MUMBAI – In a move that has further polarized the Indian cricketing community, Sanjay Manjrekar has doubled down on his criticism of Virat Kohli’s decision to focus exclusively on ODI cricket. Following Kohli’s Test retirement in May 2025, Manjrekar took to social media on Saturday, January 10, 2026, to explain why he believes scoring centuries in the 50-over format is the “easiest” task for a modern top-order batter.
Manjrekar’s remarks come just as Kohli prepares for the upcoming ODI series against New Zealand, and shortly after Joe Root and Steve Smith notched up masterclass centuries in the 2025-26 Ashes, highlighting the gap Kohli left behind in the red-ball format.

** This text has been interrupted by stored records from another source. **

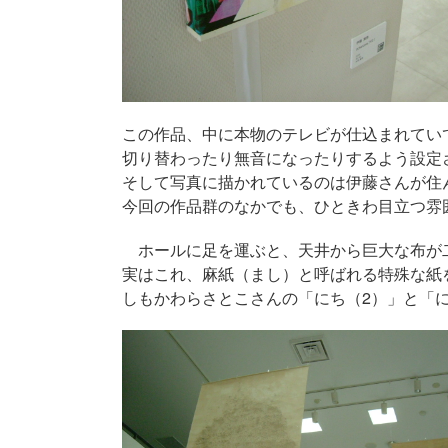
この作品、中に本物のテレビが仕込まれてい
切り替わったり無音になったりするよう設定
そして写真に描かれているのは伊藤さんが住
今回の作品群のなかでも、ひときわ目立つ雰
ホールに足を運ぶと、天井から巨大な布が
実はこれ、麻紙（まし）と呼ばれる特殊な紙
しもかわらさとこさんの「にち（2）」と「に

1. The “Top Three” Privilege
Manjrekar argued that the “desperation” of players to open or bat at No. 3 in ODIs—while often refusing to do so in Tests—is proof of the format’s relative ease.
- Lack of Attacking Fields: Manjrekar pointed out that unlike Test matches, where top-order batters face “four slips and a gully,” ODI openers face spread-out fields and defensive bowling.
- Survival vs. Scoring: “When a bowler is running in [in ODIs], he’s not really coming in to get you out. He’s just trying to make sure you don’t get 10-15 runs an over,” Manjrekar stated.
- The “Easy” Path: He noted that a good player can simply navigate the first 15 overs and then “rotate strike” to a century as the field spreads.
2. The Real “Greats”: Dhoni, Yuvraj, and Raina
In a surprising twist, Manjrekar shifted the definition of “ODI Greatness” away from top-order run-machines like Kohli and Rohit Sharma, placing it instead on middle-order finishers.
| Player | Batting Position | Why Manjrekar Values Them |
| MS Dhoni | 5, 6 | Handled high-pressure finishes with restricted overs. |
| Yuvraj Singh | 4, 5 | Batting when the ball is old and the field is spread. |
| Suresh Raina | 5, 6 | Accelerated the run rate without the luxury of the Powerplay. |
“If you are looking for a batting great, you won’t find them in one-day cricket, and especially at number one, two, and three. There’s just far too much going for people who bat in the top three.” — Sanjay Manjrekar
3. Kohli’s Test Exit: Unfinished Business?
The core of Manjrekar’s frustration stems from Kohli’s retirement after 123 Tests and 9,230 runs.
- Technical Flaws: Manjrekar reiterated that Kohli’s final series in Australia (190 runs in 9 innings) showed a recurring weakness—poking at deliveries outside off-stump—that the batter “walked away” from instead of fixing.
- The Comparison: Seeing Root and Smith continue to thrive at age 35+ in the Ashes has intensified the critique that Kohli chose “the easier path” to protect his legacy of 53 ODI centuries.
4. Social Media Reaction
The Instagram post has sparked a heated debate. While some fans agree that modern ODI rules (two new balls, field restrictions) favor batters, others point to Kohli’s 53 ODI centuries as a mark of unparalleled consistency and fitness that cannot be dismissed as “easy.”